** Short problem **
Turn only the lines of the material below into a numbered list, beginning at the line that contains "pose: elev=13.0 azim=313.8" and stopping after the line that contains "Dot at: (360, 417)". Leave out any blank lines.

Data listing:
□ □ □ □

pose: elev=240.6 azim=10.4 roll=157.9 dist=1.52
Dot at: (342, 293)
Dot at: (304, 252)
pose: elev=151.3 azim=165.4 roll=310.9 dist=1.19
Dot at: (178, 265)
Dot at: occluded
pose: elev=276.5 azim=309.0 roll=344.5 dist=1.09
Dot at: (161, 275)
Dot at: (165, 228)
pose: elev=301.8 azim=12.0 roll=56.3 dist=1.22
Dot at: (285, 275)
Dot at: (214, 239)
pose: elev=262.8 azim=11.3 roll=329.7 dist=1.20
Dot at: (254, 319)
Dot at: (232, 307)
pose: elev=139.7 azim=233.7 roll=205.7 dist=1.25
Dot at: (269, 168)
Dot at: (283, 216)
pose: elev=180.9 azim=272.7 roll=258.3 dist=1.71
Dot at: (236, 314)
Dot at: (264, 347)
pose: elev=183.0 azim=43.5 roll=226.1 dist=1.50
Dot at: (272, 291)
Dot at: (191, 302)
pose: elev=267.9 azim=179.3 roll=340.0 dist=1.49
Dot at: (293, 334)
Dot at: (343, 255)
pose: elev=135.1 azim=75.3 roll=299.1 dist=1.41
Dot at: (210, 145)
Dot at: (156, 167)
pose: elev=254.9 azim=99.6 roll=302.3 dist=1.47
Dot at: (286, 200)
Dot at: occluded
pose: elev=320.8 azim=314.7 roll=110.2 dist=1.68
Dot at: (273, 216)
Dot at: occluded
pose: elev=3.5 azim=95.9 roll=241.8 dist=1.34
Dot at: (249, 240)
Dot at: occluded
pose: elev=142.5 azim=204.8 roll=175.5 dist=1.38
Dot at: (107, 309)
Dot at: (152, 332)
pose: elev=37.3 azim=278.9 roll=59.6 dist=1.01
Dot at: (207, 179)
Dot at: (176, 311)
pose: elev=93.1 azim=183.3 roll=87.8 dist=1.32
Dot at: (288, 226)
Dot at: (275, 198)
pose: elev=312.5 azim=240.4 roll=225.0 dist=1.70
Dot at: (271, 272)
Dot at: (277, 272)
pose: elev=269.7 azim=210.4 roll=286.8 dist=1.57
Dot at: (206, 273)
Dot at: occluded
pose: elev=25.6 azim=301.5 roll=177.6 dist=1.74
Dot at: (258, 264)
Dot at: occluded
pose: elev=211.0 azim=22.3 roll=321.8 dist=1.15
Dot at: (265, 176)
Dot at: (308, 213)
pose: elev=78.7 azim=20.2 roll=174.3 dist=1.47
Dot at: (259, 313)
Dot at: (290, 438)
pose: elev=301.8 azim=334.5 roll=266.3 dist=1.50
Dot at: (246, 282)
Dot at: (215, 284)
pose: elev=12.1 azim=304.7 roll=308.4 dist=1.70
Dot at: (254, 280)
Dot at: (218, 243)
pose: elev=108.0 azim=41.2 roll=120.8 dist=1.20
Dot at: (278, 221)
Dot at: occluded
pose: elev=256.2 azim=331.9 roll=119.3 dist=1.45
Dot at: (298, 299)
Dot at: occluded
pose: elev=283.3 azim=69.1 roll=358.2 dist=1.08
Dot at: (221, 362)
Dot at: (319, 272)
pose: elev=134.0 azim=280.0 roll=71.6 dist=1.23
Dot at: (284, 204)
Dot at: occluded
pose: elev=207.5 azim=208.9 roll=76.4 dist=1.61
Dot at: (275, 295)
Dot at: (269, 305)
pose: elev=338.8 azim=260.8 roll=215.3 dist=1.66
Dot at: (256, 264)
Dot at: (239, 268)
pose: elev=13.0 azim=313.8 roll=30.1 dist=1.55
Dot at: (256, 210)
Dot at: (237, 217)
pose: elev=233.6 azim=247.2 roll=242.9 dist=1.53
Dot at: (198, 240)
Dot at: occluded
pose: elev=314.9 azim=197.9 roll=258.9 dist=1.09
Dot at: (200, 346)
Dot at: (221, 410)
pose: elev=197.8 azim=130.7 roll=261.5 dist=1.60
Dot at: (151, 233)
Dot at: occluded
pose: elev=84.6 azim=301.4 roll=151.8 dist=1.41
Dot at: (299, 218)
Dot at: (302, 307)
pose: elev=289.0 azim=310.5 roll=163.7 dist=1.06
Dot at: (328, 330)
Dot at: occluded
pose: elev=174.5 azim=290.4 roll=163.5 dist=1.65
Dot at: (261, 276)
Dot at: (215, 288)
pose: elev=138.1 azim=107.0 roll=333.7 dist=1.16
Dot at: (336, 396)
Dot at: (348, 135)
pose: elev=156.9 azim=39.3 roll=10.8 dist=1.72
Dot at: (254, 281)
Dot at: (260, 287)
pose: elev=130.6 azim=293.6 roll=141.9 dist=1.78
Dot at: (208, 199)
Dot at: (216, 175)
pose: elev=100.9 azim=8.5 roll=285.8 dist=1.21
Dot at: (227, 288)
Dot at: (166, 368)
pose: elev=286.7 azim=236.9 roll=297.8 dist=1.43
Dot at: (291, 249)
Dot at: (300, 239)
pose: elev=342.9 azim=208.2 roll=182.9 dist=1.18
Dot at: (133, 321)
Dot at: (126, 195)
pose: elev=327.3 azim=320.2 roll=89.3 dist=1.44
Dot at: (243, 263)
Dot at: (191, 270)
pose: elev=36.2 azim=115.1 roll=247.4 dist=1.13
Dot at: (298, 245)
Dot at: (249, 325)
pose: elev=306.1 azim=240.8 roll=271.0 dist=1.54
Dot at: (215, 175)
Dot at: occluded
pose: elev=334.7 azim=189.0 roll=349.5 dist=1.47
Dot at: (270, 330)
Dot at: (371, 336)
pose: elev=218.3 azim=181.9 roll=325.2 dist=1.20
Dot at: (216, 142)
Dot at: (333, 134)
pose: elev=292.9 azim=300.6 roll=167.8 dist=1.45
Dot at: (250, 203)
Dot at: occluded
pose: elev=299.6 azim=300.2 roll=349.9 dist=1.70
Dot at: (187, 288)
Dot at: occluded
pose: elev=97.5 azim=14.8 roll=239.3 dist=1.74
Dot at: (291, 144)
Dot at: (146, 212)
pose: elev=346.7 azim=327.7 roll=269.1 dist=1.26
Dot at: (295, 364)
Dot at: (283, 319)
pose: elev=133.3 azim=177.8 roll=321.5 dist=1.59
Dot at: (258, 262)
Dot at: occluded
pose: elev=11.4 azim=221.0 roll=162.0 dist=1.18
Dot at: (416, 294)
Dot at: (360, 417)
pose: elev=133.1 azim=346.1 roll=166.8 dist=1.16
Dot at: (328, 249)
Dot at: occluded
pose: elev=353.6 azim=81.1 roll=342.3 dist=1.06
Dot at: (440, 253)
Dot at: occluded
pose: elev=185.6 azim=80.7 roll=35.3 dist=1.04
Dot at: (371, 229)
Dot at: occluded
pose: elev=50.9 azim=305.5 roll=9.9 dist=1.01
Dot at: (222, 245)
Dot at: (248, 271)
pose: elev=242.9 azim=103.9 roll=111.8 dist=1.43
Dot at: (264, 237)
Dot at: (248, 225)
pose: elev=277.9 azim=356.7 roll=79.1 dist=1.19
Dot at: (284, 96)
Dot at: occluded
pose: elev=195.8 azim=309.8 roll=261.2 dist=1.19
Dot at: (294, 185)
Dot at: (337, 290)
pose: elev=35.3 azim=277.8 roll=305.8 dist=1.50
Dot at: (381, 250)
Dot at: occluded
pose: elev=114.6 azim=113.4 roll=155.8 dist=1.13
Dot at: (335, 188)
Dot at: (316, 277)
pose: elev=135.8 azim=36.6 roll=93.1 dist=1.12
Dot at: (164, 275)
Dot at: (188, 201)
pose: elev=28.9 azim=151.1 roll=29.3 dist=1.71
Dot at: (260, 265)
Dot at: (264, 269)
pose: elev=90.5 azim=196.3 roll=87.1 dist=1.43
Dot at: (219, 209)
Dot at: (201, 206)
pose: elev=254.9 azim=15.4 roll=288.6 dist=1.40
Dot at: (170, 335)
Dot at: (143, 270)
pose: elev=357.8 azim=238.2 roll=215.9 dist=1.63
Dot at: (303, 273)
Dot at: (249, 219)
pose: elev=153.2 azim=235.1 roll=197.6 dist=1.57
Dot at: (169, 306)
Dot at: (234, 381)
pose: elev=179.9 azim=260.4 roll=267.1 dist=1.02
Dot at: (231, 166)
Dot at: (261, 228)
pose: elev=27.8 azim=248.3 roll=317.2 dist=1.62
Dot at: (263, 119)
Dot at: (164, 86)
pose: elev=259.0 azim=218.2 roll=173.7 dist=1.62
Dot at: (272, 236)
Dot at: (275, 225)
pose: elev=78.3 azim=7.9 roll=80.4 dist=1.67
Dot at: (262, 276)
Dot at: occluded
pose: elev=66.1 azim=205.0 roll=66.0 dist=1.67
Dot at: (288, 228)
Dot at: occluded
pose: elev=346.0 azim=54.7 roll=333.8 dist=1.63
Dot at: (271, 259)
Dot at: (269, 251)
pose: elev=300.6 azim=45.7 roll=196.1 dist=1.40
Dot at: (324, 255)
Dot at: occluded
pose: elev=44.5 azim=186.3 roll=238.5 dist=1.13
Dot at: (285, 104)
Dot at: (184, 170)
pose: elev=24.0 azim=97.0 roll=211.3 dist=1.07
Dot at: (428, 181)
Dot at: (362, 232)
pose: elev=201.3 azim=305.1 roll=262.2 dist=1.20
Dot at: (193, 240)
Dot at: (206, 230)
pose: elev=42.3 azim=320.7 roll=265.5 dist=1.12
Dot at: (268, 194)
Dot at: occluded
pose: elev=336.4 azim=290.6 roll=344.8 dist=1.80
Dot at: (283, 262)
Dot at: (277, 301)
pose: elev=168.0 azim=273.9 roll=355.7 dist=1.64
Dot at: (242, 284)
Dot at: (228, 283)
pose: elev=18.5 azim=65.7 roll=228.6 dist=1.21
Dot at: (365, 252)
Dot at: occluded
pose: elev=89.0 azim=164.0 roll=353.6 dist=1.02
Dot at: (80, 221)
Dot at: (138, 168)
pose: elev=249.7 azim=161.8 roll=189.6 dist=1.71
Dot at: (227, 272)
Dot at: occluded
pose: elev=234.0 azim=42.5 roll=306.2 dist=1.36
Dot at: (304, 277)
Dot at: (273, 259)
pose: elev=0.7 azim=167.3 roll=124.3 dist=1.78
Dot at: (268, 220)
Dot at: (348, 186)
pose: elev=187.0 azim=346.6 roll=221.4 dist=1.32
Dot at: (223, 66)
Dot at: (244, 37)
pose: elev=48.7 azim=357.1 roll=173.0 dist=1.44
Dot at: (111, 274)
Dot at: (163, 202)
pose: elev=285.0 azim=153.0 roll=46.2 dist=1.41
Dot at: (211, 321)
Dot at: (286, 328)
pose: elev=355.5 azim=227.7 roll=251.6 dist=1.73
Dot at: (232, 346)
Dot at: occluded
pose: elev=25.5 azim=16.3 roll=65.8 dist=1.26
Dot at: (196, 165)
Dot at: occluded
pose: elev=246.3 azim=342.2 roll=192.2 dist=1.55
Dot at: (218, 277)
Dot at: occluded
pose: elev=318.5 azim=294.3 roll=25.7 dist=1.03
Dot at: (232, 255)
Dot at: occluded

□ □ □ □

** Response to the task **
1. pose: elev=13.0 azim=313.8 roll=30.1 dist=1.55
2. Dot at: (256, 210)
3. Dot at: (237, 217)
4. pose: elev=233.6 azim=247.2 roll=242.9 dist=1.53
5. Dot at: (198, 240)
6. Dot at: occluded
7. pose: elev=314.9 azim=197.9 roll=258.9 dist=1.09
8. Dot at: (200, 346)
9. Dot at: (221, 410)
10. pose: elev=197.8 azim=130.7 roll=261.5 dist=1.60
11. Dot at: (151, 233)
12. Dot at: occluded
13. pose: elev=84.6 azim=301.4 roll=151.8 dist=1.41
14. Dot at: (299, 218)
15. Dot at: (302, 307)
16. pose: elev=289.0 azim=310.5 roll=163.7 dist=1.06
17. Dot at: (328, 330)
18. Dot at: occluded
19. pose: elev=174.5 azim=290.4 roll=163.5 dist=1.65
20. Dot at: (261, 276)
21. Dot at: (215, 288)
22. pose: elev=138.1 azim=107.0 roll=333.7 dist=1.16
23. Dot at: (336, 396)
24. Dot at: (348, 135)
25. pose: elev=156.9 azim=39.3 roll=10.8 dist=1.72
26. Dot at: (254, 281)
27. Dot at: (260, 287)
28. pose: elev=130.6 azim=293.6 roll=141.9 dist=1.78
29. Dot at: (208, 199)
30. Dot at: (216, 175)
31. pose: elev=100.9 azim=8.5 roll=285.8 dist=1.21
32. Dot at: (227, 288)
33. Dot at: (166, 368)
34. pose: elev=286.7 azim=236.9 roll=297.8 dist=1.43
35. Dot at: (291, 249)
36. Dot at: (300, 239)
37. pose: elev=342.9 azim=208.2 roll=182.9 dist=1.18
38. Dot at: (133, 321)
39. Dot at: (126, 195)
40. pose: elev=327.3 azim=320.2 roll=89.3 dist=1.44
41. Dot at: (243, 263)
42. Dot at: (191, 270)
43. pose: elev=36.2 azim=115.1 roll=247.4 dist=1.13
44. Dot at: (298, 245)
45. Dot at: (249, 325)
46. pose: elev=306.1 azim=240.8 roll=271.0 dist=1.54
47. Dot at: (215, 175)
48. Dot at: occluded
49. pose: elev=334.7 azim=189.0 roll=349.5 dist=1.47
50. Dot at: (270, 330)
51. Dot at: (371, 336)
52. pose: elev=218.3 azim=181.9 roll=325.2 dist=1.20
53. Dot at: (216, 142)
54. Dot at: (333, 134)
55. pose: elev=292.9 azim=300.6 roll=167.8 dist=1.45
56. Dot at: (250, 203)
57. Dot at: occluded
58. pose: elev=299.6 azim=300.2 roll=349.9 dist=1.70
59. Dot at: (187, 288)
60. Dot at: occluded
61. pose: elev=97.5 azim=14.8 roll=239.3 dist=1.74
62. Dot at: (291, 144)
63. Dot at: (146, 212)
64. pose: elev=346.7 azim=327.7 roll=269.1 dist=1.26
65. Dot at: (295, 364)
66. Dot at: (283, 319)
67. pose: elev=133.3 azim=177.8 roll=321.5 dist=1.59
68. Dot at: (258, 262)
69. Dot at: occluded
70. pose: elev=11.4 azim=221.0 roll=162.0 dist=1.18
71. Dot at: (416, 294)
72. Dot at: (360, 417)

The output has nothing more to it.